10/10
Devilishly funny
15 July 1999
Movies just don't get much funnier than this. It's a witty send-up of American entertainment, with 14 musical numbers in various musical formats. It's also a vicious, right-on commentary on the MPAA ratings system, on Canada, and on American patriotism.

I have always liked the show on Comedy Central, but it has been a little uneven lately. Nevertheless, this is proof that Trey Parker and Matt Stone are for real.

The TV show has often been the target of cultural worriers - the film answers back with a broadside: it features as much profanity, violence, blasphemy and deliberately offensive behavior as any film I've ever seen, and it presents it's critics as morons who found organizations like Mothers Against Canada and end up inviting the apocalypse.
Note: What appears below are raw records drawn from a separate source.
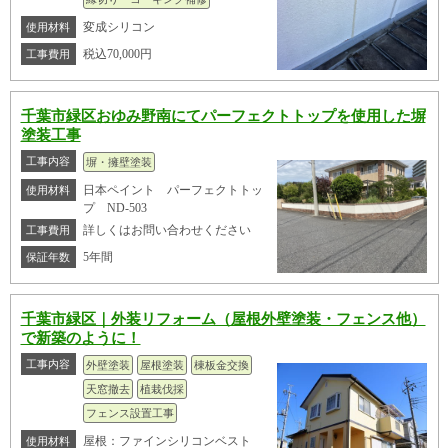
変成シリコン
使用材料
税込70,000円
工事費用
千葉市緑区おゆみ野南にてパーフェクトトップを使用した塀
塗装工事
工事内容
塀・擁壁塗装
日本ペイント パーフェクトトッ
使用材料
プ ND-503
詳しくはお問い合わせください
工事費用
5年間
保証年数
千葉市緑区｜外装リフォーム（屋根外壁塗装・フェンス他）
で新築のように！
工事内容
外壁塗装
屋根塗装
棟板金交換
天窓撤去
植栽伐採
フェンス設置工事
屋根：ファインシリコンベスト
使用材料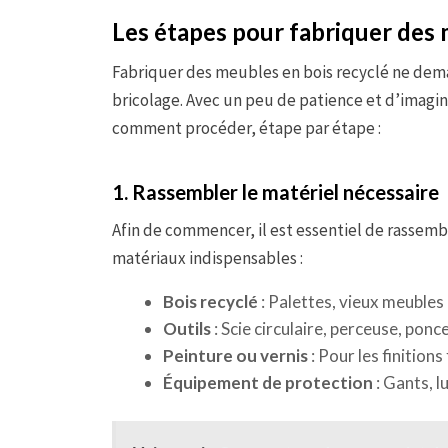
Les étapes pour fabriquer des 
Fabriquer des meubles en bois recyclé ne dem
bricolage. Avec un peu de patience et d’imagin
comment procéder, étape par étape :
1. Rassembler le matériel nécessaire
Afin de commencer, il est essentiel de rassemble
matériaux indispensables :
Bois recyclé
: Palettes, vieux meubles
Outils
: Scie circulaire, perceuse, ponce
Peinture ou vernis
: Pour les finitions 
Équipement de protection
: Gants, l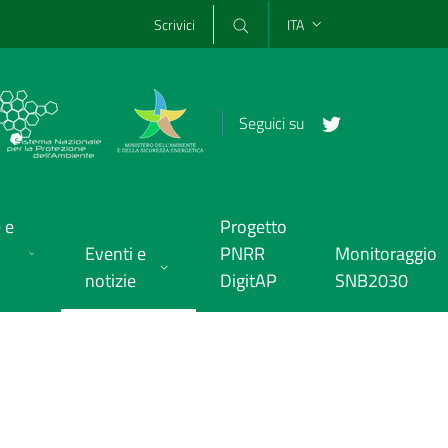
Scrivici
ITA
Seguici su
 e
Progetto
Eventi e
PNRR
Monitoraggio
notizie
DigitAP
SNB2030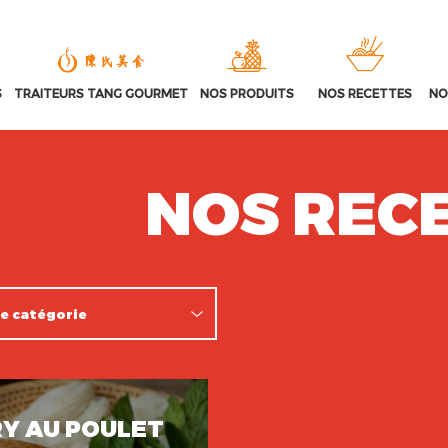
S
TRAITEURS TANG GOURMET
NOS PRODUITS
NOS RECETTES
NO
NOS REC
Y AU POULET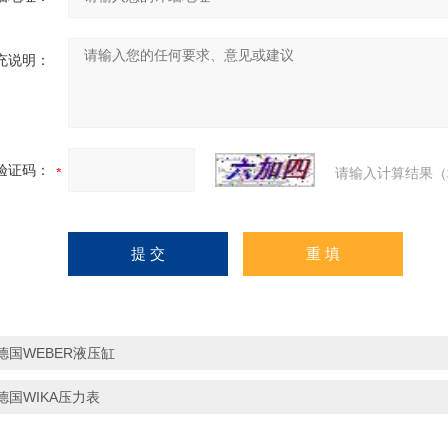
充说明：
验证码：
请输入计算结果（
德国WEBER液压缸
德国WIKA压力表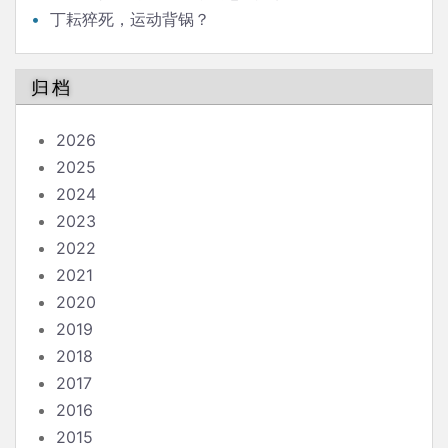
丁耘猝死，运动背锅？
归档
2026
2025
2024
2023
2022
2021
2020
2019
2018
2017
2016
2015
The boys sneak into an R-rated Canadian movie, starring their heroes Terrence and Philip, and emerge with an obscene vocabulary that sends their parents into a tizzy. The parents then do what parents do best: engage in a fit of blaming other people. They end pointing their finger at Canada - it's about as logical a target as "the culture," "the media" or "the guns" - and start a war.

There is an absolutely hilarious sequence involving the US military operation (the general says something like, "OK, 14th squadron, you're our shield - you're at the vanguard of this operation. Where are you guys?" Every black soldier tentatively raises his hand.)

Cartman is forced to test an anti-obscenity V-chip implanted directly into his brain - the results are predictable, but pretty funny, though it's a bit of a crib from A CLOCKWORK ORANGE.

Maybe the best scenes involve Kenny, who dies and goes to hell, where Satan and Saddam Hussein are involved in a torrid romance - Saddam is a randy, insensitive lout, and Satan is the insecure, manipulated, oft-abused "female" of the pairing.

Brilliant, twisted and immensely satisfying.